At least some of Reich’s rhetoric appears to be grounded in personal atheism, but I don’t know that for a fact. I think Reich is brilliant, and passionate. He frequently is ahead of the curve of caution that rules most political discourse. (That’s why he became an out-man in the Clinton White House.) That he’s picked this issue is significant, because it signals that liberals feel Christians have extended themselves too far in this “culture war,” and it is now safe to hit back hard in the most incindiary terms.

Is Reich correct that Religious conservatives have betrayed conservatism itself by denouncing the TRADITION of religious tolerance and advocating a theocracy? Well, I think what we have here, like it or not, is the arrival of the fact that evangelicalism is now broadcasting its voice on a LOT of channels (so to speak) and many of those channels sound like “cultural conquest,” “Christian domination of society” and even some kind of theocratic ideal. You and I as moderate to liberal evangelicals may avoid these voices, but they are there, from Dobson to Gary North, from The Kansas City Prophets to Jerry Falwell, from TBN to CCM, from Ken Ham to Kent Hovind. They are out there, they get a lot of applause, and they are intemperate in their endorsement of what sounds like Christians running America AT THE EXPENSE of the freedoms of non-believers or other-than-Bible-thumping believers.

Reich is right (and pragmatically wise) to sound the alarm at this point, even though he doesn’t understand the theological/social context of a lot of evangelical yammering, a context that keeps most observers from jumping up and screaming. Still, we have a situation where a significant number of conservative evangelicals sound like they are advocating Christians taking over society, ruling over the secular realm, etc. How does this sound to people like Reich? Call it political rhetoric if you want, I think Jim Dobson and Jerry Falwell and the generals of the SBC sound darned scary to a lot of very reasonable people.

I think things have gotten bad enough that lines like this- which sounded absurd a few years ago- will now resonate with a lot of people.
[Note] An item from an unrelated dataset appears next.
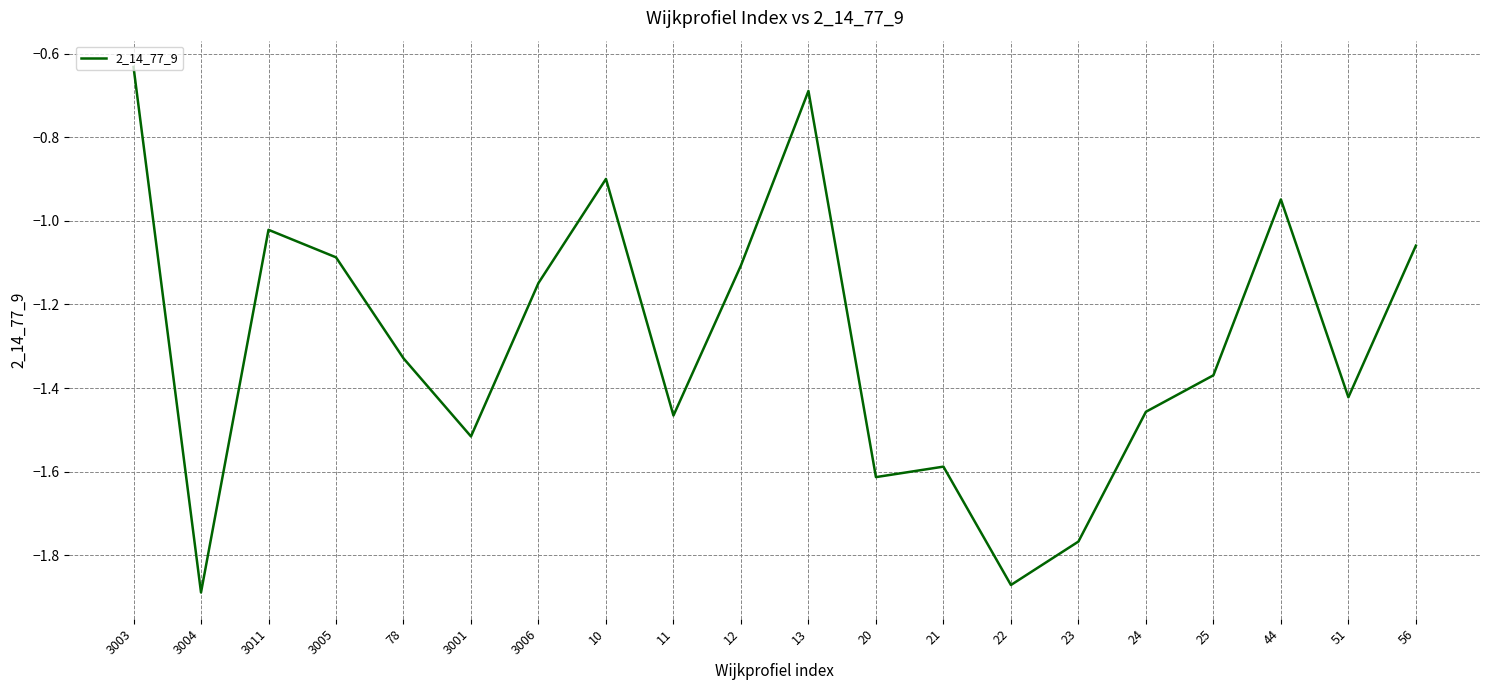

The value at 24 is -2.3. True or false?

False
A LOT.

In the months leading up to Election Day, when Republicans are screaming about God and accusing the Democrats of siding with sexual deviants and baby killers, Democrats should remind Americans that however important religion is to our spiritual lives, there is no room for liberty in a theocracy.

NRO responded. Maybe you’ll send along some other links to this discussion.
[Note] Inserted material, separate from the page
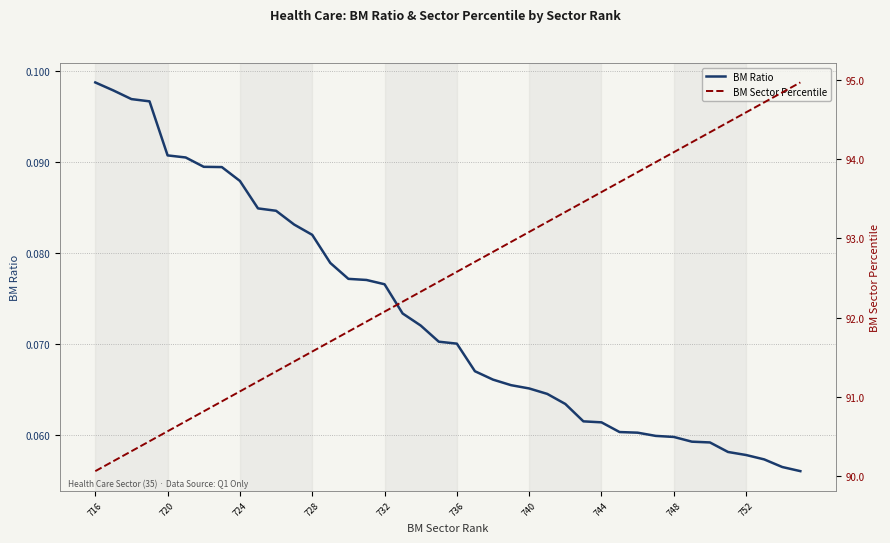

Is the value of BM Ratio at 31 greater than the value of BM Sector Percentile at 29?

No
My conclusion: Reich has sensed the wind, and conservative evangelicals are ripe for a frontal attack on this issue. And deservedly so. This kind of atmosphere will make the lies of a movie like Farenheit 911 seem “fair” because the threat needs to be defeated. In that sense, can you see how the reaction to “The Passion” is related to the endorsement of F911?

Worldview worries: Justification by Homeschooling?

The whole homeschooling debate at Internet Monk and the BHT started with a post over here, so I guess I can revisit that topic. (I’ve learned that this is serious business with a lot of people, so I hope we can all act like civilized people. Pistols at dawn sounds good to me.)

Guy at the IM forum thread on PS/HS writes this:

I’ve seen my own children through public school while holding to the view that they were in the world but not of it. Our faith or testimony didn’t fade when we stopped saying the Lord’s Prayer in school. I don’t want the school teachers to be my children’s spiritual leaders. I, as a parent will always have that reserved for myself and my children realize that nothing can change that.

Along comes a “guest” who responds with this:

OK, so you raised them up in two faiths. One for their private devotional lives, where Jesus is guru. Another for the “real” world, where Caesar is Lord. As long as they keep the two worlds carefully barricaded against each other, you’ll need never worry about them doing anything embarassing and public for Jesus in the “real” world.